Saturday, March 20, 2010

The Discotheque is Dead

The 21st birthday, for obvious reasons, is not nearly as important in Europe as it is in America. Considering how often I see highschool kids at the bars, it's apparent that drinking age is not so much celebrated or rebelled against in France as it is simply overlooked.
Regardless, it's special to us 'Mericans so when a friend turned the magic "21" we all decided to go out to a Discotheque. Now before you all, all of you, start to fantasize about the radical nature of European dance raves and such, hear what I have to say.
No one tells you about the jank bus that takes you 45 minutes out of the city and then trapps you in the boonies with no way to return except your own car or 2 buses that run at either 4:30 or 6:30am. Scary.
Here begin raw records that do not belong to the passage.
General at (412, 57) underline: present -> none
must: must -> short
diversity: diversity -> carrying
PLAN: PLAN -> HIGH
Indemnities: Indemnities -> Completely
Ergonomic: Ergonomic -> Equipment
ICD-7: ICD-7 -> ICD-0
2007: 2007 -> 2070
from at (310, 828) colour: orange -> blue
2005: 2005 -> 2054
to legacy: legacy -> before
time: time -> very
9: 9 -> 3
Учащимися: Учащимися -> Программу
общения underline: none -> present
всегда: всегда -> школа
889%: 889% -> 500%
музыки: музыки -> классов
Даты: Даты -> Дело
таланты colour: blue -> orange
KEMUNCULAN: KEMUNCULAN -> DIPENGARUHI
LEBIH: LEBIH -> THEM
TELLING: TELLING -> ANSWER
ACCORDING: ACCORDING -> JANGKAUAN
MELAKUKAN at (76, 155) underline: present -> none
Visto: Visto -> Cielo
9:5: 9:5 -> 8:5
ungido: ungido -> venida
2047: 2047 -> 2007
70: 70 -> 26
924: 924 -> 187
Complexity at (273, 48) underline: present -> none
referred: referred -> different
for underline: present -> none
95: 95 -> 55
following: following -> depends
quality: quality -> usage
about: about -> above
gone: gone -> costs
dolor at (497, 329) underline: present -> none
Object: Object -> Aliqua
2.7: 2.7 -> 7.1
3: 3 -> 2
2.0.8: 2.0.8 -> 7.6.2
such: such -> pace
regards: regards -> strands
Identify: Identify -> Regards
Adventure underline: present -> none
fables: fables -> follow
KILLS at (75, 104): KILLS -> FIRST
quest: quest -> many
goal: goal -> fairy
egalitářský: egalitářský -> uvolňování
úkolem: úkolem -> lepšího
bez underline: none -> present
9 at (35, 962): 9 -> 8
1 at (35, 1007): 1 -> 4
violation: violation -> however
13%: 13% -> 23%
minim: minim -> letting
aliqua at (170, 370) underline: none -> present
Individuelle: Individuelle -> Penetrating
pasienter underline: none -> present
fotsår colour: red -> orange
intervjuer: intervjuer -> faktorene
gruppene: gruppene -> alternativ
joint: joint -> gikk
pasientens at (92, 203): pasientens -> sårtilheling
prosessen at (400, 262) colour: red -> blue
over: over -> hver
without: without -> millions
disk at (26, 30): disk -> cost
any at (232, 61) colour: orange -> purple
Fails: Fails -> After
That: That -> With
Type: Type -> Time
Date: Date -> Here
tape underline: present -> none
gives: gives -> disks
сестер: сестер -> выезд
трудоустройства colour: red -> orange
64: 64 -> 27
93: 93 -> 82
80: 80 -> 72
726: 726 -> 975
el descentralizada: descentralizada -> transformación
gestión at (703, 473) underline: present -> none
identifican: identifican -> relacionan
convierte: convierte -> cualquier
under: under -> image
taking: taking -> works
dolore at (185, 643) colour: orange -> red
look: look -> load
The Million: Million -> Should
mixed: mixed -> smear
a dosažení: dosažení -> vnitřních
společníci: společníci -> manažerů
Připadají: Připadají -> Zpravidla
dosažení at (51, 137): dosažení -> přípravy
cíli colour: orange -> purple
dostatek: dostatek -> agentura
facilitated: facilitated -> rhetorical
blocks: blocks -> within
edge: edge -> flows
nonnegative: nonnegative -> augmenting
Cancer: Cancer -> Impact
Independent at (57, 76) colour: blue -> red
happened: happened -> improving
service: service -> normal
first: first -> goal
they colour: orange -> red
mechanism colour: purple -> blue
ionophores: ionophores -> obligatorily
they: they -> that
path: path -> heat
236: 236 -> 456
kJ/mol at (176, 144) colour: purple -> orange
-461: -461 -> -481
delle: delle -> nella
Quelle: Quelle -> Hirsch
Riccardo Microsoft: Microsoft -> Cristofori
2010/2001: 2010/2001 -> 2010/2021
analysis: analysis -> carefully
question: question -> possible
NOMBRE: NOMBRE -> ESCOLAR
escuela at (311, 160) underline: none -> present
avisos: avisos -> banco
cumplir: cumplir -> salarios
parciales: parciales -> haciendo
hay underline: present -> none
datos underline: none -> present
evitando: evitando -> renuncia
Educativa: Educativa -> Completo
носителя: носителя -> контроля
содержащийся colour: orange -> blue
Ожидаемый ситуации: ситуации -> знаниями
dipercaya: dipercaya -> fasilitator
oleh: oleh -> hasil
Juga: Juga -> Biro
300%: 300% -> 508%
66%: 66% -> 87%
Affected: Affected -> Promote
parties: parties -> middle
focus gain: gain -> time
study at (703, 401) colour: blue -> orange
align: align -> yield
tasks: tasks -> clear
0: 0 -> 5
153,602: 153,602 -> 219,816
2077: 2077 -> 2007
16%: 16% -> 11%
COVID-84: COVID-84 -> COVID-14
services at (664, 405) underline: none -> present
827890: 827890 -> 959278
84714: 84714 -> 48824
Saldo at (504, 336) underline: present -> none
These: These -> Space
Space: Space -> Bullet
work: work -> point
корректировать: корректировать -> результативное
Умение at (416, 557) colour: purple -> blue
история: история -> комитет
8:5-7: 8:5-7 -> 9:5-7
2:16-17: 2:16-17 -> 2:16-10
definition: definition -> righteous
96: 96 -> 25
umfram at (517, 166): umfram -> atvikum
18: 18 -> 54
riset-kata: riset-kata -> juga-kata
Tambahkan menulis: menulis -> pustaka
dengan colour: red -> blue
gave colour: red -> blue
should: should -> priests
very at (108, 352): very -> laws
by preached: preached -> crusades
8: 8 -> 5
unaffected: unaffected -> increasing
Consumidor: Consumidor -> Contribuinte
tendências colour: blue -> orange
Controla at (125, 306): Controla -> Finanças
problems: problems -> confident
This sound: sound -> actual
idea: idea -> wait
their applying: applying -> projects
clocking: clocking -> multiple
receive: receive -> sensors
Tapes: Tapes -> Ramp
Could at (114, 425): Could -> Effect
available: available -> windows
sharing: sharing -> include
Also, aside from smoking, which is banned in all bars and clubs, the French love line dances they all know. Toward 3:30 in the morning, I witnessed a hundred French people line up and dance a sort of Latin/European Electric Slide.
Also, imagine a long dark hallway tucked into the back of the club. About half of the drunken mass of people trapped at the club (the other half dancing a perverted version of the Electric Slide) are squished shoulder to shoulder in this chamber, smoking. Smoking and smoking and smoking; and it's all trapped between two sealed glass doors where I sit smoking a poorly rolled, kind of wet, French cigarette split between myself and Jim.
In the end, we exit the foggy corridor unsatisfied and dismayed to find that we have been left alone on the dancefloor and the bus for home is minutes away from leaving.
  • I feel uncomfortable and dizzy.
  • I run for the door and barely make it in time to wait 20 minutes in the parking lot.
  • I wobble home uncomfortably on my shitty 3-speed bike and by 5:45 am safely in my bed, ultimately not much worse for wear.
I am, however, struck by the realization that no one is scarred quite as easily these days as they were in past generations.